Housing and economic activity has returned to or exceeded normal levels in 68 of about 360 metropolitan areas in the country as of the end of Q1 2015, according to the National Association of Home Builders/First American Leading Markets Index released Wednesday. The 68 markets represent a year-over-year increase of seven markets. The score for the nationwide index increased to zero point 91, meaning that housing and economic activity is running at 91 percent on the average nationwide based on the most current data for the three leading indicators: single-family housing permits, home prices, and employment.
The markets with the strongest recovery are those with the strongest employment growth and vice versa, according to the LMI. Among major metros, the area with the highest rating on the LMI was Baton Rouge, Louisiana, at 1.43, meaning that area has exceeded its last normal level by 43 percent. About 68 percent of the nation's approximately 360 markets improved year-over-year in Q1. The number of markets for the Q1 LMI with a value exceeding 90 percent was 157 out of 360.
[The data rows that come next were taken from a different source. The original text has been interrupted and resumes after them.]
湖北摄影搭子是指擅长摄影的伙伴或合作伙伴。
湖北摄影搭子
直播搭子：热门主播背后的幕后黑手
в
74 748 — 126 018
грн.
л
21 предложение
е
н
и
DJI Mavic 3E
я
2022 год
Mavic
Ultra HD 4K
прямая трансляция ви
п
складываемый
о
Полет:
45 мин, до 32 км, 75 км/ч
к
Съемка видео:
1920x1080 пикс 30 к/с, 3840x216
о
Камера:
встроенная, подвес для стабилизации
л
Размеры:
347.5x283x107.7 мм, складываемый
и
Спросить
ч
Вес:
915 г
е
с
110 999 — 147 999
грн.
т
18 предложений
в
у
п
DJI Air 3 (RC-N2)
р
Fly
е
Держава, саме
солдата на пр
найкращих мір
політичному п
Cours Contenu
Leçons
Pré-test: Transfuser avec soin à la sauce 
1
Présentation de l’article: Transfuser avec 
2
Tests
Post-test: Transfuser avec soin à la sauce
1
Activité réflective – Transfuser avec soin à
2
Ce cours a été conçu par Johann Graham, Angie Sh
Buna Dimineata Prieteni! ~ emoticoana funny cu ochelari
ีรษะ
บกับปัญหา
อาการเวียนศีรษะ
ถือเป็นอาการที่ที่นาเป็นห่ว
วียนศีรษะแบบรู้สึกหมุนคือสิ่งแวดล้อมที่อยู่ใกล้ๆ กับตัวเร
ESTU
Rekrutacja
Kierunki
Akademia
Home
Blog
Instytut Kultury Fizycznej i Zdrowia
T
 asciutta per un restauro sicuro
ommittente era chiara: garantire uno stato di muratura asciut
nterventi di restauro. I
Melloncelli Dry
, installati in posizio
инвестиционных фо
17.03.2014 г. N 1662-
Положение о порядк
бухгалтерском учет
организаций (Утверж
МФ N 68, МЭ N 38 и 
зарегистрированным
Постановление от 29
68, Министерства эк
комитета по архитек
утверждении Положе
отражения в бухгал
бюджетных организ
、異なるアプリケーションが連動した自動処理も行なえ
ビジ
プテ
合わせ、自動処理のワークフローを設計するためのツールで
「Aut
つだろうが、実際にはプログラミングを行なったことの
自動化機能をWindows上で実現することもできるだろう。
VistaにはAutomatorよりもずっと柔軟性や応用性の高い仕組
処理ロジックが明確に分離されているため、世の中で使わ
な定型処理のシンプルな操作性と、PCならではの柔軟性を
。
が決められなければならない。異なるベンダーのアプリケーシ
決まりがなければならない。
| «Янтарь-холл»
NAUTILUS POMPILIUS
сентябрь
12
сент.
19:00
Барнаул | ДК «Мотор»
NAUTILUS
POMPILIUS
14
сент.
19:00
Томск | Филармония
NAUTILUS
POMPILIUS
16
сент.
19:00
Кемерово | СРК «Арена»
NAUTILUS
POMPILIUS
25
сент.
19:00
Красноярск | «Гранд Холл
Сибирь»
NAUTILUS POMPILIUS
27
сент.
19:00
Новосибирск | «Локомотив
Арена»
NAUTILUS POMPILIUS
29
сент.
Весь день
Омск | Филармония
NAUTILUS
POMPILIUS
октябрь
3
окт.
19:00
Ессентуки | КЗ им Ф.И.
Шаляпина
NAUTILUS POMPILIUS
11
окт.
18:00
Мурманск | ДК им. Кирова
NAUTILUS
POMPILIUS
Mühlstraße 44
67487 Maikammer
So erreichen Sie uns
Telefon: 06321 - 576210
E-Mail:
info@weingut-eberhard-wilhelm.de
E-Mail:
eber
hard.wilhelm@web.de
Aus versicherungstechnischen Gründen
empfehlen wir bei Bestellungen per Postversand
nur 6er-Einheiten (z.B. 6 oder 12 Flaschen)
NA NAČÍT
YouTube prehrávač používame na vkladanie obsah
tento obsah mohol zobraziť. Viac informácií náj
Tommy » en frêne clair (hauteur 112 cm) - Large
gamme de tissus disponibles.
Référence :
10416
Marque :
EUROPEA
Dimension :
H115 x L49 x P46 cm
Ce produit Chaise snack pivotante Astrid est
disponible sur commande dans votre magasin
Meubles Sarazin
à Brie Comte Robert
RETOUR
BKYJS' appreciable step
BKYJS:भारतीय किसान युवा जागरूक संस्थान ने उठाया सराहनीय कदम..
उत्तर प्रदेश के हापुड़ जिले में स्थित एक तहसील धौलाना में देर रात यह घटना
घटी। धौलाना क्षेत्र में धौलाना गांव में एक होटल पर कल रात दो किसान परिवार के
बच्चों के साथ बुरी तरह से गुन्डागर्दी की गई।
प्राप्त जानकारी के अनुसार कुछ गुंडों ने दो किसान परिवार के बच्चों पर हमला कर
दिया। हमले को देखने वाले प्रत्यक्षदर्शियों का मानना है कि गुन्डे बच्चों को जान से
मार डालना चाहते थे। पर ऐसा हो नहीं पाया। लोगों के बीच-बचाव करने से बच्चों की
The residential mortgage delinquency rate dropped to 5.54 percent for Q1 2015, its lowest level since Q2 2007 just prior to the recession, according to the quarterly National Delinquency Survey released by the Mortgage Bankers Association on Wednesday. The Q1 decline in delinquency rate represented a drop of 14 basis points quarter-over-quarter and 57 basis points year-over-year. Foreclosure inventory was at 2.22 percent for Q1, its lowest level since Q4 2007.